[Material supplied]
☆ ☆ ☆

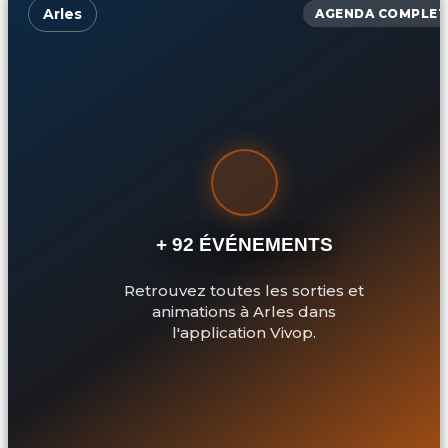
Arles
AGENDA COMPLET
+ 92 ÉVÉNEMENTS
Retrouvez toutes les sorties et
animations à Arles dans
l'application Vivop.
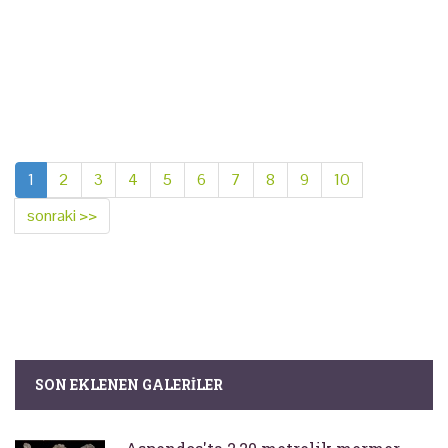
1
2
3
4
5
6
7
8
9
10
sonraki >>
SON EKLENEN GALERILER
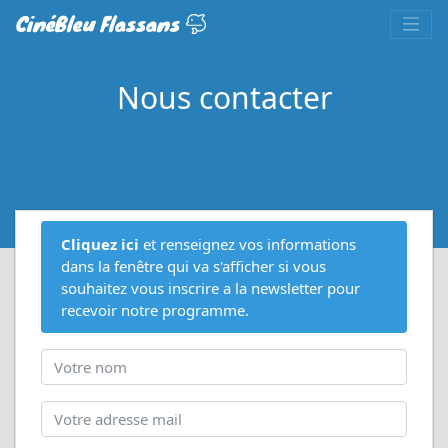
CinéBleu Flassans
Nous contacter
Cliquez ici
et renseignez vos informations
dans la fenêtre qui va s'afficher si vous
souhaitez vous inscrire a la newsletter pour
recevoir notre programme.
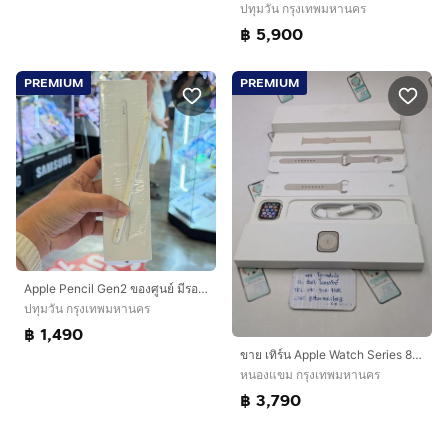
ปทุมวัน กรุงเทพมหานคร
฿ 5,900
PREMIUM
PREMIUM
Apple Pencil Gen2 ของศูนย์ มีรอยใช้งาน ใช้งานดีเยี่ยม ครบยกกล่อง🔥🔥
ปทุมวัน กรุงเทพมหานคร
฿ 1,490
ขาย เทิร์น Apple Watch Series 8 45 mm Gps Starlight Sport Band ศูนย์ไทย อุปกรณ์ครบยกกล่อง สุขภาพแบต 77 เพียง 3,790 บาท ครับ
หนองแขม กรุงเทพมหานคร
฿ 3,790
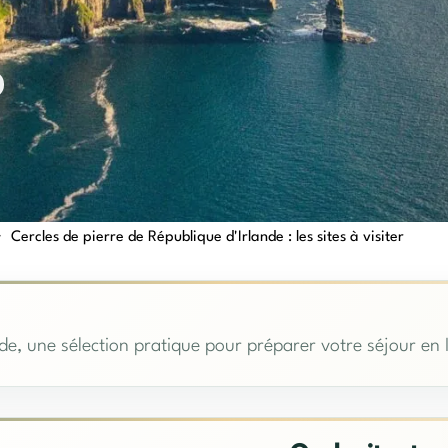
>
Cercles de pierre de République d'Irlande : les sites à visiter
de, une sélection pratique pour préparer votre séjour en 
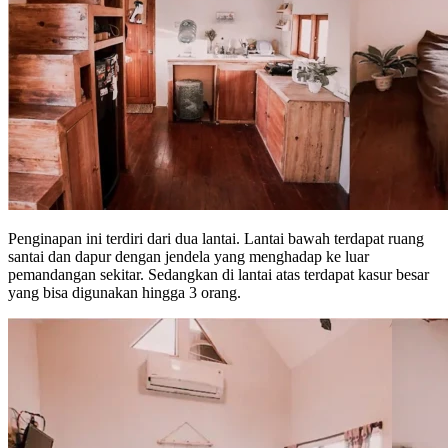
Penginapan ini terdiri dari dua lantai. Lantai bawah terdapat ruang
santai dan dapur dengan jendela yang menghadap ke luar
pemandangan sekitar. Sedangkan di lantai atas terdapat kasur besar
yang bisa digunakan hingga 3 orang.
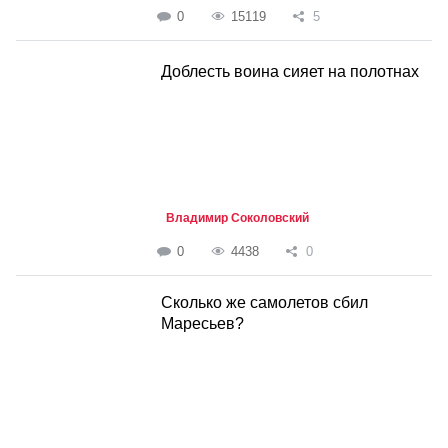
0
15119
5
Доблесть воина сияет на полотнах
Владимир Соколовский
0
4438
0
Сколько же самолетов сбил
Маресьев?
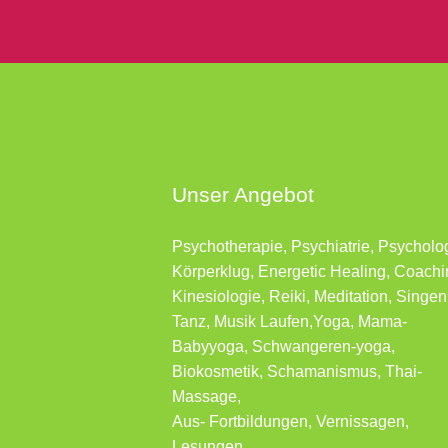
Unser Angebot
Psychotherapie, Psychiatrie, Psycholo
Körperklug, Energetic Healing, Coachi
Kinesiologie, Reiki, Meditation, Singen
Tanz, Musik Laufen,Yoga, Mama-
Babyyoga, Schwangeren-yoga,
Biokosmetik, Schamanismus, Thai-
Massage,
Aus- Fortbildungen, Vernissagen,
Lesungen …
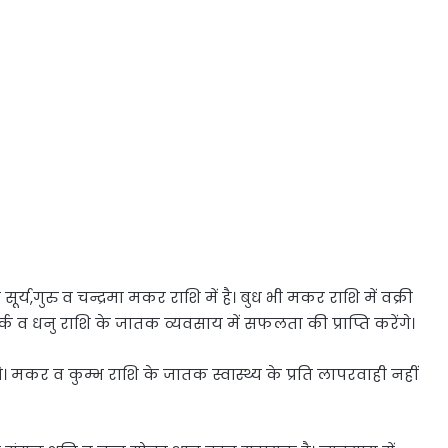
,गुरु व चन्द्रमा मकर राशि में है। बुध भी मकर राशि में वक्री
आज कर्क व धनु राशि के जातक व्यवसाय में सफलता की प्राप्ति करेंगे।
गे। मकर व कुम्भ राशि के जातक स्वास्थ्य के प्रति लापरवाही नहीं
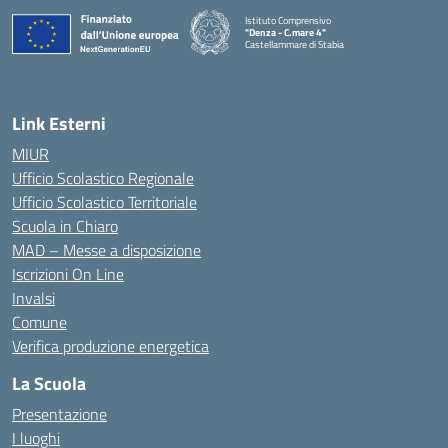
Istituto Comprensivo
"Denza - C.mare 4"
Castellammare di Stabia
— Visita la pagina iniziale della scuola
Link Esterni
MIUR
Ufficio Scolastico Regionale
Ufficio Scolastico Territoriale
Scuola in Chiaro
MAD – Messe a disposizione
Iscrizioni On Line
Invalsi
Comune
Verifica produzione energetica
La Scuola
Presentazione
I luoghi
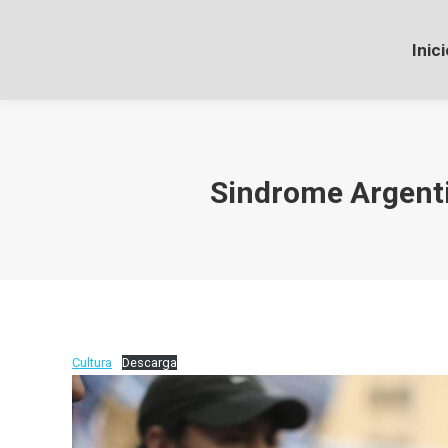
Inici
Sindrome Argentin
Cultura
Descarga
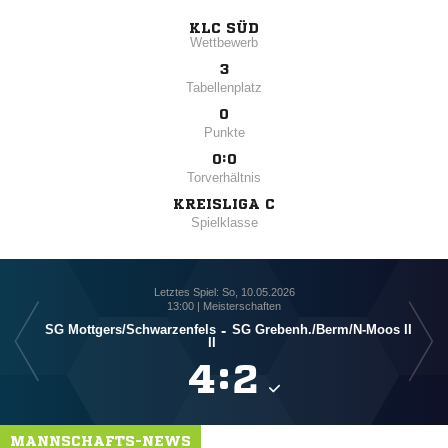
KLC SÜD
Wettbewerb
3
Tabellenplatz
0
Punkte
0:0
Torverhältnis
KREISLIGA C
Spielklasse
Letztes Spiel: So, 10.05.2026
13:00 | Meisterschaften
SG Mottgers/​Schwarzenfels
-
SG Grebenh./​Berm/​N-Moos II
SG 
II

:

MANNSCHAFTS-NEWS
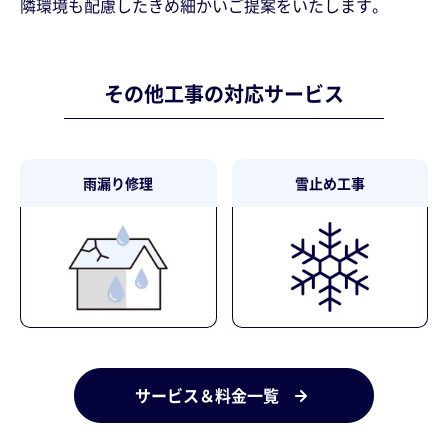
隣環境も配慮したきめ細かいご提案をいたします。
その他工事の対応サービス
雨漏り修理
雪止め工事
サービス＆料金一覧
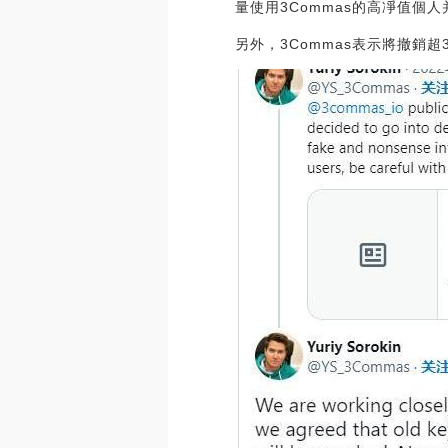
量使用3Commas的高凈值個
另外，3Commas表示將撤銷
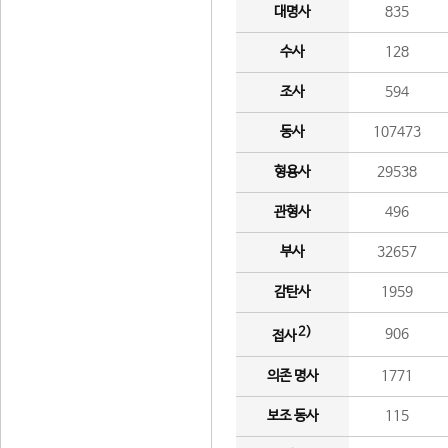
대명사
835
수사
128
조사
594
동사
107473
형용사
29538
관형사
496
부사
32657
감탄사
1959
2)
906
접사
의존 명사
1771
보조 동사
115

☆ ☆ ☆

[Task requirements] Copy every line of text in the data above word for word, and leave the pictures out of your answer.

[Reply]
Arles
AGENDA COMPLET
+ 92 ÉVÉNEMENTS
Retrouvez toutes les sorties et
animations à Arles dans
l'application Vivop.
1
2
3
4
5
6
7
8
9
10
sonraki >>
SON EKLENEN GALERILER
CinéBleu Flassans
Nous contacter
Cliquez ici
et renseignez vos informations
dans la fenêtre qui va s'afficher si vous
souhaitez vous inscrire a la newsletter pour
recevoir notre programme.
ปทุมวัน กรุงเทพมหานคร
฿ 5,900
PREMIUM
PREMIUM
Apple Pencil Gen2 ของศูนย์ มีรอยใช้งาน ใช้งานดีเยี่ยม ครบยกกล่อง🔥🔥
ปทุมวัน กรุงเทพมหานคร
฿ 1,490
ขาย เทิร์น Apple Watch Series 8 45 mm Gps Starlight Sport Band ศูนย์ไทย อุปกรณ์ครบยกกล่อง สุขภาพแบต 77 เพียง 3,790 บาท ครับ
หนองแขม กรุงเทพมหานคร
฿ 3,790
>
Cercles de pierre de République d'Irlande : les sites à visiter
de, une sélection pratique pour préparer votre séjour en 
Penginapan ini terdiri dari dua lantai. Lantai bawah terdapat ruang
santai dan dapur dengan jendela yang menghadap ke luar
pemandangan sekitar. Sedangkan di lantai atas terdapat kasur besar
yang bisa digunakan hingga 3 orang.
0
15119
5
Доблесть воина сияет на полотнах
Владимир Соколовский
0
4438
0
Сколько же самолетов сбил
Маресьев?
Unser Angebot
Psychotherapie, Psychiatrie, Psycholo
Körperklug, Energetic Healing, Coachi
Kinesiologie, Reiki, Meditation, Singen
Tanz, Musik Laufen,Yoga, Mama-
Babyyoga, Schwangeren-yoga,
Biokosmetik, Schamanismus, Thai-
Massage,
Aus- Fortbildungen, Vernissagen,
Lesungen …
,गुरु व चन्द्रमा मकर राशि में है। बुध भी मकर राशि में वक्री
आज कर्क व धनु राशि के जातक व्यवसाय में सफलता की प्राप्ति करेंगे।
गे। मकर व कुम्भ राशि के जातक स्वास्थ्य के प्रति लापरवाही नहीं
Istituto Comprensivo
"Denza - C.mare 4"
Castellammare di Stabia
— Visita la pagina iniziale della scuola
Link Esterni
MIUR
Ufficio Scolastico Regionale
Ufficio Scolastico Territoriale
Scuola in Chiaro
MAD – Messe a disposizione
Iscrizioni On Line
Invalsi
Comune
Verifica produzione energetica
La Scuola
Presentazione
I luoghi
Inici
Sindrome Argentin
Cultura
Descarga
KLC SÜD
Wettbewerb
3
Tabellenplatz
0
Punkte
0:0
Torverhältnis
KREISLIGA C
Spielklasse
Letztes Spiel: So, 10.05.2026
13:00 | Meisterschaften
SG Mottgers/​Schwarzenfels
-
SG Grebenh./​Berm/​N-Moos II
SG 
II

:

MANNSCHAFTS-NEWS
隣環境も配慮したきめ細かいご提案をいたします。
その他工事の対応サービス
雨漏り修理
雪止め工事
サービス＆料金一覧
量使用3Commas的高凈值個
另外，3Commas表示將撤銷
대명사
835
수사
128
조사
594
동사
107473
형용사
29538
관형사
496
부사
32657
감탄사
1959
2)
906
접사
의존 명사
1771
보조 동사
115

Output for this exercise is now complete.